返事がないといぶかしんでいたら、遠く、知らない声がした。母親だろうか、翔陽を呼んでいた。
眉を顰めて静かに待てば、やがて受話器に彼が戻ってきた。ごめん、と前置きがあって、その後一呼吸を挟み。
『研磨、ありがとな』
屈託なく笑って言われて、研磨は瞠目した。
『待ってる。またなっ』
呆然としている間に、通話は終わった。ツーツーと無機質な音を断ち切って、沈黙したスマートフォンを見る。
熱を持った機体は、今にも息絶えてしまいそうな勢いだった。
よくぞ持ちこたえてくれたと褒め称え、改めて手元に残された薄い紙に目を通す。そしてふと、とあることに気がついた。
「……まあ、いいや」
返信先のファックス番号は、問題を解きながらメールで聞こう。

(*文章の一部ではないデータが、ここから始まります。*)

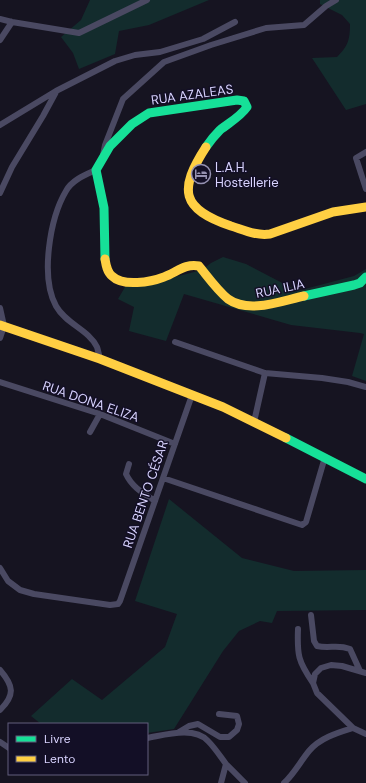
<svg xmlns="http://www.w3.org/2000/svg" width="366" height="783" viewBox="0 0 366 783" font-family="'DM Sans',sans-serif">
	<rect width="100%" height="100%" fill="#161421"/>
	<path fill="#132c2d" d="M90,0H209L149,25L119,31L115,54L79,69L73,53L61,37L81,20Z
		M320,0H366V104L346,110L312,58L337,57C348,46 350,40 350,24L342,15L320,4Z
		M223,257L246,264L290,287L301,290L354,276L366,269V381L352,376L364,334L360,333L291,325L184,294L166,341L129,331L134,307L118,299L125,287L155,282L202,270L211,263Z
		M169,499L242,558L294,571L366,570V610L277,611L272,623L260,621L239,631L223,651L174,729L147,733V724H41L31,716L72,679L102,700L165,647L177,614L135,601Z"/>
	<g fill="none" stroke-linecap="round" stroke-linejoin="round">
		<path stroke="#4a4962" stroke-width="6" d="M0,19L12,22L79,33L147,0
			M0,40L12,22
			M0,125L56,91L115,61L135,55L160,52L203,39L235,22
			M366,152L356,158L366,189
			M103,155L105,145L123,99L164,62L211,45L266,28L304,25L326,6L336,0
			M96,170C85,175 72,180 66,191C50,218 40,277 56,306C66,324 89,330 97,347C98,350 99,355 100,359
			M0,193L12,167L43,116L56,92
			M0,308L4,326L0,338
			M175,342L265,373L322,378L348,382L366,387
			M0,382L100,414L175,444
			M254,422L265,373
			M90,432L100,414
			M129,464L126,474C132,487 143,493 155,501
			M163,478L302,525L306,522L325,457
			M0,568L8,581L20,590L34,594L110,605L118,604L120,601L192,395
			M311,615L314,641L317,646C330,649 337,644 350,649L360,671
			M298,629C297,655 298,661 313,683
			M0,670C14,686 15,695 0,710
			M366,673L342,666L331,665L321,668L315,674L313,683L317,693L353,728L366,734
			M179,732L189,726L198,724L220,737H229L237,730L239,724L237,716L219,714
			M147,738C165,735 194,726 208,741C215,748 220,756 226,764L221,783
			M0,742L9,748
			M226,764L245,783
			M284,783C294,774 300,762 309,751C320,738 337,733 353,728"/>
		<path stroke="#16e098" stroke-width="9" d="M105,259L104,208L96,170L110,146L132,124L149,113L237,100L244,101L247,107C240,117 230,122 220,130C215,135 210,141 206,147
			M304,296L354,285L360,283L366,277
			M286,438L366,479"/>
		<path stroke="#ffcf43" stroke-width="9" d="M206,147C178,190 181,209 231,226C244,230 256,236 270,234L333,212L366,207
			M105,259C106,265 107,272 112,276C123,287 151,282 164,277C176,273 185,263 199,266C208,277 217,290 228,299C249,314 281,301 304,296
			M0,325L100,359L223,407L286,438"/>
	</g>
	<defs>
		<g id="hotel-ring" transform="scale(1)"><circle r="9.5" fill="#130f26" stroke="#9591b1" stroke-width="1.5"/><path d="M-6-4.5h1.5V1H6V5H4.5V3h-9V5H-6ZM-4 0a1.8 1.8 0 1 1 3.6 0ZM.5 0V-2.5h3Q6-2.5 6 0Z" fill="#9591b1"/></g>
	</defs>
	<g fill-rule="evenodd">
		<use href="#hotel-ring" x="201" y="174"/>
	</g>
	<g text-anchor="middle" stroke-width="3" stroke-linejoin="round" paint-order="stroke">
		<g font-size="13" fill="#d9d4ff" stroke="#130f26">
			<text transform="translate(192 94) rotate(-8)" y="5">RUA AZALEAS</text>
			<text transform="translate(280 288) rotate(-12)" y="5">RUA ILIA</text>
			<text transform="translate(91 401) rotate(19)" y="5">RUA DONA ELIZA</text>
			<text transform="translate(145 494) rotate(-71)" y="5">RUA BENTO CÉSAR</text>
		</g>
		<g font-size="13" fill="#d9d4ff" stroke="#130f26" text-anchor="start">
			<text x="215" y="172">L.A.H.<tspan x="215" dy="15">Hostellerie</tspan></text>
		</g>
	</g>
	<rect x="8" y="723" width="140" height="52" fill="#130f26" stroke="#625e7d"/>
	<rect x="16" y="736" width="20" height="6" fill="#16e098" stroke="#625e7d"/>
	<text x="44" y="743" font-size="12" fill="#d9d4ff">Livre</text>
	<rect x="16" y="756" width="20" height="6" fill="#ffcf43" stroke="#625e7d"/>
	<text x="44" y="763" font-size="12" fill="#d9d4ff">Lento</text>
</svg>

大事な事を忘れていたと肩を竦め、研磨は足音を忍ばせて歩き出した。
リビングの電気を消し、自室へと急ぐ。
宮城と東京は、とても遠いと思っていた。けれど実際は、吃驚するくらいに近いのかもしれない。
「数学も、がんばろう」
また頼られた時に、困らないように。バレーボールだけでなく、勉強の方も翔陽の手を引けるように。
そのためにも、まずはこの問題を解かなければ。
ドアを開け、研磨は決意を込めて呟いた。